→ Task objective:
According to the passage on talin and vinculin near the podosome core, in what kind of area did vinculin levels drop steeply with increasing distance from the core?

→ Extract to read:
◇ ◇ ◇ ◇ ◇
Although the localization density of talin appeared higher in areas directly surrounding the podosome core, they displayed only a minor decrease at more distant sites from the core center (Figure 6D). Moreover, we observed that talin, like αMβ2, also did not display a different distribution at regions close to the core or regions with or without actin filaments more distant from the cores (Figure 6, B and E).

By contrast, vinculin is highly concentrated within the direct vicinity of the podosome core, and its levels sharply decrease at increasing distances from the podosome core (Figures 5, B and C, and 6D). However, we observed a remarkable difference in the vinculin distribution in areas with or without radiating actin filaments. In fact, the steep decay in vinculin levels at increasing distances from the core was observed selectively in areas where actin filaments were absent (Figure 6C, area 2). Vinculin levels decrease only gradually at sites containing actin filaments radiating from the core (Figure 6C, area 1). By quantifying the islet density within the podosome cluster, we found that the highest percentage of vinculin islets in the podosome core vicinity (Figure 6E). Of greater importance, the vinculin molecules that are more distant from the podosome core are significantly enriched in areas with actin filaments radiating from the cores compared with actin-free areas (Figures 5, D and E, and 6E). Together these data reveal that vinculin exhibits a heterogeneous localization within the podosome cluster that is guided by the actin network filaments. Together with the notion that vinculin recruitment to talin is tension mediated (del Rio et al., 2009; Kanchanawong et al., 2010; Margadant et al., 2011), our results strongly suggest that within the podosome cluster, tension is specifically generated close to the podosome core and along the radiating filaments of the actin network.
◇ ◇ ◇ ◇ ◇
(Stored data)
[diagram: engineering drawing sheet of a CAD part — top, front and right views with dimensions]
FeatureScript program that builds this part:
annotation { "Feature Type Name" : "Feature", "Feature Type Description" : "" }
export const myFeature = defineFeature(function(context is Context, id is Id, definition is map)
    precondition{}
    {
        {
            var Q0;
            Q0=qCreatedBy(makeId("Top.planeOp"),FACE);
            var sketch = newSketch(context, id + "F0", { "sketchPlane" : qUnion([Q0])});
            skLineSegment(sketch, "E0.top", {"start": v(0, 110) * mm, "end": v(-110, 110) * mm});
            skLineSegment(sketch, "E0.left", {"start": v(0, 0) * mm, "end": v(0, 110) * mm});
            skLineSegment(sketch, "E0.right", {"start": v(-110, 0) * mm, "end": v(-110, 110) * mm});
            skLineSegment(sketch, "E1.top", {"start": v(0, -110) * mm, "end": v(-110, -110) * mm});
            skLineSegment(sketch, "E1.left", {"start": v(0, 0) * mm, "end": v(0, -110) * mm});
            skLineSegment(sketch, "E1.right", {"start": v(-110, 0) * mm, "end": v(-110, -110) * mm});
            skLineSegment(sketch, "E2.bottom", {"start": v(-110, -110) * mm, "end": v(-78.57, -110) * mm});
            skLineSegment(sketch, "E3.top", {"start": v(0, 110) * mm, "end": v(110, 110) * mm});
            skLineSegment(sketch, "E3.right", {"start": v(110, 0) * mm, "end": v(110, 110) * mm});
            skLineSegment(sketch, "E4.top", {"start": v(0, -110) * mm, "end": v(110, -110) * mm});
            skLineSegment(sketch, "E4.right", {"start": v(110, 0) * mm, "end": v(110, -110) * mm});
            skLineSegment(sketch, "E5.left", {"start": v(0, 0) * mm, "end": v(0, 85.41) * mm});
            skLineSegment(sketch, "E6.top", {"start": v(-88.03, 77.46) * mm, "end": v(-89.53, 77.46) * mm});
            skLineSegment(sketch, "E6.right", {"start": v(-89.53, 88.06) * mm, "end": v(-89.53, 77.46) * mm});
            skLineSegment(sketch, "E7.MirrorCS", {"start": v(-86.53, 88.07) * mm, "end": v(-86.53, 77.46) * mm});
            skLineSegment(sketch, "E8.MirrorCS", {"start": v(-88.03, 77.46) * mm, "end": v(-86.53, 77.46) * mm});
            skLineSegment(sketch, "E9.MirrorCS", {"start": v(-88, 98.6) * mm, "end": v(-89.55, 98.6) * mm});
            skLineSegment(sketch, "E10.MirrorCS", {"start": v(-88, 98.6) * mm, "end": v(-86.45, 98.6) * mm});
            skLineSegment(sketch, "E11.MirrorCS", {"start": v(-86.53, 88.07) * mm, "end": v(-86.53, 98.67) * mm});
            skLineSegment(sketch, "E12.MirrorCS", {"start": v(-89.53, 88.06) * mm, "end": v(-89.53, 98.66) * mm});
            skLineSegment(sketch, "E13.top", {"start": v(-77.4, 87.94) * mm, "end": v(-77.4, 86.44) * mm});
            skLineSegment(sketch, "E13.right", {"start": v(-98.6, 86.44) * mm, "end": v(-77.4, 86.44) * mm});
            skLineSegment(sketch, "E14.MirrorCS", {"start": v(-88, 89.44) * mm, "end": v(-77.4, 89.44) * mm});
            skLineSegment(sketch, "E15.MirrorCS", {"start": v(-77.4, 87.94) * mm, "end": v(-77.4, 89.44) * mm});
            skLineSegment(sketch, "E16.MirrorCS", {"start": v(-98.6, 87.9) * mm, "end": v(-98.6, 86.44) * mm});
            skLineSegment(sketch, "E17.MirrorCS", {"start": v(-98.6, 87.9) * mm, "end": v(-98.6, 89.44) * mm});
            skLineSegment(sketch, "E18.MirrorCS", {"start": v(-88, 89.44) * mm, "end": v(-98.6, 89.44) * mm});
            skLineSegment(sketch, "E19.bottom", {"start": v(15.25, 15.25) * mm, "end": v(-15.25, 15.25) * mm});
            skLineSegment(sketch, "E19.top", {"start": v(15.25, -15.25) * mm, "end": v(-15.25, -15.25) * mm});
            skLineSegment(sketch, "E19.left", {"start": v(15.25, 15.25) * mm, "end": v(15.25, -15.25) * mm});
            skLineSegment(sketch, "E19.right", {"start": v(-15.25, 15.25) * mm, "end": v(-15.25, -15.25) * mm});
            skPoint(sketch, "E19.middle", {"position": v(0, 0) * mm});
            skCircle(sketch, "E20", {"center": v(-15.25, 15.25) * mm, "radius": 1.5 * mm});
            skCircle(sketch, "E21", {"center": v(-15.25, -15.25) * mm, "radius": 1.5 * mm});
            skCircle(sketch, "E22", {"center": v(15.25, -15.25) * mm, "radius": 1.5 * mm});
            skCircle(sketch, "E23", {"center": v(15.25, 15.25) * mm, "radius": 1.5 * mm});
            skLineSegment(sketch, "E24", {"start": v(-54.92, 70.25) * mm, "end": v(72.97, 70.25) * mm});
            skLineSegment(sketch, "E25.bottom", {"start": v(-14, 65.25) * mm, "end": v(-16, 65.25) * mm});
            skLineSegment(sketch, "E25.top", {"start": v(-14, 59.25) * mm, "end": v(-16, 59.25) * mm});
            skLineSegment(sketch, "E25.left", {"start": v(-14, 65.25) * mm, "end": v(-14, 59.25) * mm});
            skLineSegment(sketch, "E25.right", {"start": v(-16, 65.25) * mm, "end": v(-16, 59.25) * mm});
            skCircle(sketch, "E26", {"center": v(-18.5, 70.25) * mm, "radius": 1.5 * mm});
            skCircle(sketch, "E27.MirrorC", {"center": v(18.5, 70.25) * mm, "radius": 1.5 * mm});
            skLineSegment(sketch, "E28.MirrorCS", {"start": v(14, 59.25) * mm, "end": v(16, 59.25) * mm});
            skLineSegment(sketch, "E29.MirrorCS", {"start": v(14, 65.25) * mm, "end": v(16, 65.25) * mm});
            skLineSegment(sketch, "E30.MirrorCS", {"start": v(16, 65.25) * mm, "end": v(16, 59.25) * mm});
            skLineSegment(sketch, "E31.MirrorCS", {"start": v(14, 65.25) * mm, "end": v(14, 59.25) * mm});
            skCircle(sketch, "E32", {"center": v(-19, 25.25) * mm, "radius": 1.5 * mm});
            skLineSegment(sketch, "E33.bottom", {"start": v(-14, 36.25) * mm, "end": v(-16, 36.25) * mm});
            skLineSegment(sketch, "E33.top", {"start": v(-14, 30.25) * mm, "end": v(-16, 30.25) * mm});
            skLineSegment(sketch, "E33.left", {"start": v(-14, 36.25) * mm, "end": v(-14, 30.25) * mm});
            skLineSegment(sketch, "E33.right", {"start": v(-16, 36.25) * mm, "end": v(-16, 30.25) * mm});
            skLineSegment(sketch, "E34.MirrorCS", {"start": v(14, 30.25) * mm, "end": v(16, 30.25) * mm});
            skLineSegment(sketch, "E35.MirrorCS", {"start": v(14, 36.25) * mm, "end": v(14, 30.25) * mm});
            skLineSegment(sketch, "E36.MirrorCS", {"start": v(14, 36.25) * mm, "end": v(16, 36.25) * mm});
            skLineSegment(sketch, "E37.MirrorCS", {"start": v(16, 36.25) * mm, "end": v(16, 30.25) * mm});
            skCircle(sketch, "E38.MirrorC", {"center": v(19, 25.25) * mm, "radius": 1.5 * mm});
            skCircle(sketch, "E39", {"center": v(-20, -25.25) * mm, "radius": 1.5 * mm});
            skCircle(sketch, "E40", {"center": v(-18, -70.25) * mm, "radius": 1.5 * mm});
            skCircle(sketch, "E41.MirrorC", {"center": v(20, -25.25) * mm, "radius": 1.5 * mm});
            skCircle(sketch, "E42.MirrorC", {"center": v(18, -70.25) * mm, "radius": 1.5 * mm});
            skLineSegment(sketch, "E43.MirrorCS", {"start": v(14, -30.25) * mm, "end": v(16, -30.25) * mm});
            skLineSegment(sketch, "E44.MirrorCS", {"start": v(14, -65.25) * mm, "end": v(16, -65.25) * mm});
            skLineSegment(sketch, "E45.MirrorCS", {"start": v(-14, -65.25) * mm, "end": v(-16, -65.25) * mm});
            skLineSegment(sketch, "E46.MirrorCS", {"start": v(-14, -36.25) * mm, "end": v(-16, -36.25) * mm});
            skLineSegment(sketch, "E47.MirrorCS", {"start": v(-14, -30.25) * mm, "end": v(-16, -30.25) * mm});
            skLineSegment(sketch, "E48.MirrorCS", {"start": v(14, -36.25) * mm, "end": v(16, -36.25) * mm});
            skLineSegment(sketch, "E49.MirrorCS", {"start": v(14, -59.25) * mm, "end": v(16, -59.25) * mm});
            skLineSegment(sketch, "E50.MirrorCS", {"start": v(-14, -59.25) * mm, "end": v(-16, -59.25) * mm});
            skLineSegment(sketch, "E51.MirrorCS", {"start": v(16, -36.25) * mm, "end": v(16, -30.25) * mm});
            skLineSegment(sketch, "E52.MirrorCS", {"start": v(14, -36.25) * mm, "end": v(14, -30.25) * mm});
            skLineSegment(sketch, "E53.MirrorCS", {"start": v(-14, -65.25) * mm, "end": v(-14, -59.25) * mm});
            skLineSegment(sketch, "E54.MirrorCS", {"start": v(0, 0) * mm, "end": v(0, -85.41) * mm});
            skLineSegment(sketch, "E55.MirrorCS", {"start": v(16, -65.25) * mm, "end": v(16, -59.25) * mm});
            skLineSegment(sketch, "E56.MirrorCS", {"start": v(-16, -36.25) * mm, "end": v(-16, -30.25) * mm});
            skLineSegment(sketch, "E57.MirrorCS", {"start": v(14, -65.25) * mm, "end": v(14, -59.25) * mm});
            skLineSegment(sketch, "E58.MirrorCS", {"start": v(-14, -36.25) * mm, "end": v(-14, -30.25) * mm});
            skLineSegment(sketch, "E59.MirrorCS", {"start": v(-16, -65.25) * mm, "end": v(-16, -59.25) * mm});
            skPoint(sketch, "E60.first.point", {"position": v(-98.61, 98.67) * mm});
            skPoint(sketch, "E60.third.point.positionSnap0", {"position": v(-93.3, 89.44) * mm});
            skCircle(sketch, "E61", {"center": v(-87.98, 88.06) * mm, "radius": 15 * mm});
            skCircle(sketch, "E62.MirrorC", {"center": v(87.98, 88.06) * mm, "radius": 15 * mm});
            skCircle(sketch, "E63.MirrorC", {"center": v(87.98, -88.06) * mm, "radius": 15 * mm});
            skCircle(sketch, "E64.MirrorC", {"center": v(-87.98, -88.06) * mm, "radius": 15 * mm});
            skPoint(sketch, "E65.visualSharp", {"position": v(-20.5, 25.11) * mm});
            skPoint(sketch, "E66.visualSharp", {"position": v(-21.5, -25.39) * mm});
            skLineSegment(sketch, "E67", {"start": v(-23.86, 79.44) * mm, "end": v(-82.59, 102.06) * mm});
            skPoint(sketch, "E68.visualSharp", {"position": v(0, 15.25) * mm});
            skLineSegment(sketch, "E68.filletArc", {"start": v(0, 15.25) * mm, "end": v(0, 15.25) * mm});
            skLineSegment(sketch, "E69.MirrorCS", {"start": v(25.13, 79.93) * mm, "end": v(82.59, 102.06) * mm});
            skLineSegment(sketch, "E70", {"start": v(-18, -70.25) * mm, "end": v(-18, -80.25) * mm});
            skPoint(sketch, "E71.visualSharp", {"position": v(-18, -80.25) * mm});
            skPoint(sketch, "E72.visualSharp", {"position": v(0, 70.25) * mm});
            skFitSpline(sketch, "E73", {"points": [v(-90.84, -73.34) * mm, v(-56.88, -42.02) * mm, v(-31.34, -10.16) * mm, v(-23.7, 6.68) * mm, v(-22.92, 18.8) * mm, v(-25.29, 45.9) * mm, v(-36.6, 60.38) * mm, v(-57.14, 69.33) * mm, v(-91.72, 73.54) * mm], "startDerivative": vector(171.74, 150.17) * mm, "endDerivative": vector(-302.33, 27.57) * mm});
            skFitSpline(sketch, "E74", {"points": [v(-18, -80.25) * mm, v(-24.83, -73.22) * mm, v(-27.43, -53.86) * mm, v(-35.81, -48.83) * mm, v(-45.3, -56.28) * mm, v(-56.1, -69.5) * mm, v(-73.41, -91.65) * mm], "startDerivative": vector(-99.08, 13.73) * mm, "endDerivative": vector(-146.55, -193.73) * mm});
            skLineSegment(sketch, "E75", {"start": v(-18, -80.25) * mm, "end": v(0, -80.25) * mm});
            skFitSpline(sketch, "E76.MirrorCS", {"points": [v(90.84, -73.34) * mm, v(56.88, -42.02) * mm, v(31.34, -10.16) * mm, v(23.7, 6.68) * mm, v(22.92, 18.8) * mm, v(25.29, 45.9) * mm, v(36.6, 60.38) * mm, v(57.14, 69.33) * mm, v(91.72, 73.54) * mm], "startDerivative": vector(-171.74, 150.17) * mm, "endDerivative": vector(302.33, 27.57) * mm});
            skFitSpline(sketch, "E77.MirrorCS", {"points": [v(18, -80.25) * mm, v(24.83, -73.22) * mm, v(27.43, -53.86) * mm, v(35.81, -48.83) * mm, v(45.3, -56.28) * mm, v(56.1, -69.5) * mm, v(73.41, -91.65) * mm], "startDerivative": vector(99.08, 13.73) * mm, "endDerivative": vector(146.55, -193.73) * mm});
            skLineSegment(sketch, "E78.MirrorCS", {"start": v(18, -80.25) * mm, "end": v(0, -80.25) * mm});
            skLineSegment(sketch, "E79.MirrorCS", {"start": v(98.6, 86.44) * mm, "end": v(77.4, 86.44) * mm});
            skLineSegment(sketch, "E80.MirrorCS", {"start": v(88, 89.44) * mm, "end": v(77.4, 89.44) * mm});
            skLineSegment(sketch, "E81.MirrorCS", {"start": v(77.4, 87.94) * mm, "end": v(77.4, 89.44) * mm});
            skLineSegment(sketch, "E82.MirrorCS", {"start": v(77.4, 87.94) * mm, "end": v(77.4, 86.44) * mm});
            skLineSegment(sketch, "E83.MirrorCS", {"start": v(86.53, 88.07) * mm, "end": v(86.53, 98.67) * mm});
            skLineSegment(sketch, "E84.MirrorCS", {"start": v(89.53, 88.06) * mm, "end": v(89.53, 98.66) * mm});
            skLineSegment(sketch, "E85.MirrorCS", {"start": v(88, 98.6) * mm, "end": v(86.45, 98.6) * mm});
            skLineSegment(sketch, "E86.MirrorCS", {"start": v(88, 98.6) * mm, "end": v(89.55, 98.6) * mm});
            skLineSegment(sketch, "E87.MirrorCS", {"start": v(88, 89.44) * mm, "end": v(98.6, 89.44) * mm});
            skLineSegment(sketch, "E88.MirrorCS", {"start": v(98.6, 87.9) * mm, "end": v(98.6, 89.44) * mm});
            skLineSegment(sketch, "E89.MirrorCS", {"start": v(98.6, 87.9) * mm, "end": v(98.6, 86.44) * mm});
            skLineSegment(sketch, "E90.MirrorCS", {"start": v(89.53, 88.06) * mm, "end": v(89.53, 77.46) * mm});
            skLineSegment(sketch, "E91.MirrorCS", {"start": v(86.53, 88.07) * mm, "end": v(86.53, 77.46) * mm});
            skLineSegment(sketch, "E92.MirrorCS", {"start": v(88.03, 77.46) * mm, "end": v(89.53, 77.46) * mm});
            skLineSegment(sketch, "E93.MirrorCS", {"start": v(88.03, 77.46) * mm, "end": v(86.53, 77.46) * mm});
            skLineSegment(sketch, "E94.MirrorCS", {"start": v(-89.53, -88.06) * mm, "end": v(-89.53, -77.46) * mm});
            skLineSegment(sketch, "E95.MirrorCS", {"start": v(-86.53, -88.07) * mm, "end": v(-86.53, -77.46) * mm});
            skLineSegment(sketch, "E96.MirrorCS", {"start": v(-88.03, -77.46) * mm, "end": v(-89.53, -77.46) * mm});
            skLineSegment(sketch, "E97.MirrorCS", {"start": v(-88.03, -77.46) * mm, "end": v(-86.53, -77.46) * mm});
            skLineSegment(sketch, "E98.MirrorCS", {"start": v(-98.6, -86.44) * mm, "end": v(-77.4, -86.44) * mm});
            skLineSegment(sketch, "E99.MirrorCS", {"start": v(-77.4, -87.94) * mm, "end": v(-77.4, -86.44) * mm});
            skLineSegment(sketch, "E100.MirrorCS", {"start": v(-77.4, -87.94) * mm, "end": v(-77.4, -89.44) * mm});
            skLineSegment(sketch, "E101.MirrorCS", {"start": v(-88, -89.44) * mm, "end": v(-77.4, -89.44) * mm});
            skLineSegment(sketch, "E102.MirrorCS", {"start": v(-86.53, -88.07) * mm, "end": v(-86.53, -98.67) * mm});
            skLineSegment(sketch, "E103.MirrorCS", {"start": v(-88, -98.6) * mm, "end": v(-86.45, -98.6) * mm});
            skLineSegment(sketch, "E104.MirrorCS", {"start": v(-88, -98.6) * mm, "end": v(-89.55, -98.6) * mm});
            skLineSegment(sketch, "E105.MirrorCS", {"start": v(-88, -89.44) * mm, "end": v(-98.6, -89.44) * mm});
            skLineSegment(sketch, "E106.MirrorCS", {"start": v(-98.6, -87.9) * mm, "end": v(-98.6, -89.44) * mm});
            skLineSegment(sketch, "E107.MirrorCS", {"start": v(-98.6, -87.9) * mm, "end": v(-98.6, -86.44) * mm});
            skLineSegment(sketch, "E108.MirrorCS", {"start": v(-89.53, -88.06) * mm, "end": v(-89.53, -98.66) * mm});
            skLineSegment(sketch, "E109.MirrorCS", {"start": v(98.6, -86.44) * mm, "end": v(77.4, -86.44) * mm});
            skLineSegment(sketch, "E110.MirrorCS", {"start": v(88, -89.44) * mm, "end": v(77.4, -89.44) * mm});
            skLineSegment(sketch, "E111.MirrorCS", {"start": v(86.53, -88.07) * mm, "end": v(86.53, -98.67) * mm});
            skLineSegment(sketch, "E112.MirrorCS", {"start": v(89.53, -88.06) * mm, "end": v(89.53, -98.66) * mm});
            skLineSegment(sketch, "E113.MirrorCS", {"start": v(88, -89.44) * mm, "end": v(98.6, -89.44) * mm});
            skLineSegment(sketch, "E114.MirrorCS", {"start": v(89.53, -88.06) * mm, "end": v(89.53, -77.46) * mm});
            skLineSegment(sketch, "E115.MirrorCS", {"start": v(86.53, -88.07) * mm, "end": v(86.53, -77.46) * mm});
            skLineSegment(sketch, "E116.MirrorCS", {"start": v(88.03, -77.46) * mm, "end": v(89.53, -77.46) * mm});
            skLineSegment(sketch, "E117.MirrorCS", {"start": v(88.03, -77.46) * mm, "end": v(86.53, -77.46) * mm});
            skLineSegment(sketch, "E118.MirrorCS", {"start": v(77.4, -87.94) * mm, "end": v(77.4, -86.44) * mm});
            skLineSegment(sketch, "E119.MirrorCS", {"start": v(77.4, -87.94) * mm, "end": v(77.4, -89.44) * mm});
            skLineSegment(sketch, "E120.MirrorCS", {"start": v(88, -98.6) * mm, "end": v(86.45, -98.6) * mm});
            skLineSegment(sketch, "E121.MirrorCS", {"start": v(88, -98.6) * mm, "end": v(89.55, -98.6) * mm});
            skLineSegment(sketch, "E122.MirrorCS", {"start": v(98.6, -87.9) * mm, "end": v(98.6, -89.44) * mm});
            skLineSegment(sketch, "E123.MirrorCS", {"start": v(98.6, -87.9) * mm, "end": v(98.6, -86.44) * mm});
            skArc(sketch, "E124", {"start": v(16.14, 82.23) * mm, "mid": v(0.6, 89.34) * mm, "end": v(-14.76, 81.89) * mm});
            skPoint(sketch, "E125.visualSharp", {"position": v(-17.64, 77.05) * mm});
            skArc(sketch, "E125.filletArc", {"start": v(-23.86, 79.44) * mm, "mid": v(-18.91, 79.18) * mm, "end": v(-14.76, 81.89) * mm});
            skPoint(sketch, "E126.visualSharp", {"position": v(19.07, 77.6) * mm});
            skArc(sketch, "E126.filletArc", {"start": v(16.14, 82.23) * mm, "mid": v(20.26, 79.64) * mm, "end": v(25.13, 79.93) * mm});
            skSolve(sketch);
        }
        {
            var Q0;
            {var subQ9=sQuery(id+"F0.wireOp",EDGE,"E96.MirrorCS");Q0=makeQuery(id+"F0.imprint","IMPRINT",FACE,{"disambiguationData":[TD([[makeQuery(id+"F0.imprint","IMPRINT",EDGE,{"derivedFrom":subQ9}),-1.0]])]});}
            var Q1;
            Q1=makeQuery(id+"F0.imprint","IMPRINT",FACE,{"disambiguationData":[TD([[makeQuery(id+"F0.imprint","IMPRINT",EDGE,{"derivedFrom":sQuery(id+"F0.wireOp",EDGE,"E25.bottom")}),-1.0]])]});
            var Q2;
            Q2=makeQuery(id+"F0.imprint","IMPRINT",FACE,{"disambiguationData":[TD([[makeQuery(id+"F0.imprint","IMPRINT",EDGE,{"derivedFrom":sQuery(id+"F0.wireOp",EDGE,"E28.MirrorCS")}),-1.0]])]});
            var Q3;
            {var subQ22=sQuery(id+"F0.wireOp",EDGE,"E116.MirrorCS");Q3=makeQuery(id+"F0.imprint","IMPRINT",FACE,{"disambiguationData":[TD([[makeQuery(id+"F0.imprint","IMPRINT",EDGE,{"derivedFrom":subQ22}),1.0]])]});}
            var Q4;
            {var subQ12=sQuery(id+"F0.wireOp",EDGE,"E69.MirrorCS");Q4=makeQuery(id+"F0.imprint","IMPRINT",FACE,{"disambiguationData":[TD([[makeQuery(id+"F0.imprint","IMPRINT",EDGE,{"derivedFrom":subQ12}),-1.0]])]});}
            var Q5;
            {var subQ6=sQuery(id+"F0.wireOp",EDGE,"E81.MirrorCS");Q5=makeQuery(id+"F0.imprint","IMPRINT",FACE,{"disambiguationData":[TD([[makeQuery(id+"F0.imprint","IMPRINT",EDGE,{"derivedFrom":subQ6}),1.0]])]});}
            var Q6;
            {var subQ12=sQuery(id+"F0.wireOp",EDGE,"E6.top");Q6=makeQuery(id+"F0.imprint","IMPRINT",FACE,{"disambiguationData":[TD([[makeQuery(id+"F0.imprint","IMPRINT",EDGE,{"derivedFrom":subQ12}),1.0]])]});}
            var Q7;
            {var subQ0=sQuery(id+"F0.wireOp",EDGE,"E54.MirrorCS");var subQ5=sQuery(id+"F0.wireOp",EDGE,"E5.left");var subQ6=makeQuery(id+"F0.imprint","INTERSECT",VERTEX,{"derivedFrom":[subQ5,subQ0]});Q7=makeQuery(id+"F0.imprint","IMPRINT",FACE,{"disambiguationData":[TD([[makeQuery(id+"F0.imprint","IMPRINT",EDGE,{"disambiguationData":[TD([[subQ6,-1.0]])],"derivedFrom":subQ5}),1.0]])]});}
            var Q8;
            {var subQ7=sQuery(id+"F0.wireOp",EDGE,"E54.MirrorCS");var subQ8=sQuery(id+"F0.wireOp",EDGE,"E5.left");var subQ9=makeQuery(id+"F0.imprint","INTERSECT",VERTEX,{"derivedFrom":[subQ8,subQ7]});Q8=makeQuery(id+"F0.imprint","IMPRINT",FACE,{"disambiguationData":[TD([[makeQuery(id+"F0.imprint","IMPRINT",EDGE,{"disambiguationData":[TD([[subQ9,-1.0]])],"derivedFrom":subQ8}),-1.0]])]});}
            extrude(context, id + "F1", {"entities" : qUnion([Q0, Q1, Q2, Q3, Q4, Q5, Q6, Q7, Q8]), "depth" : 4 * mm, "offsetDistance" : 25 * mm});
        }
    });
◇ ◇ ◇ ◇ ◇
→ Written reply:
In areas where actin filaments were absent.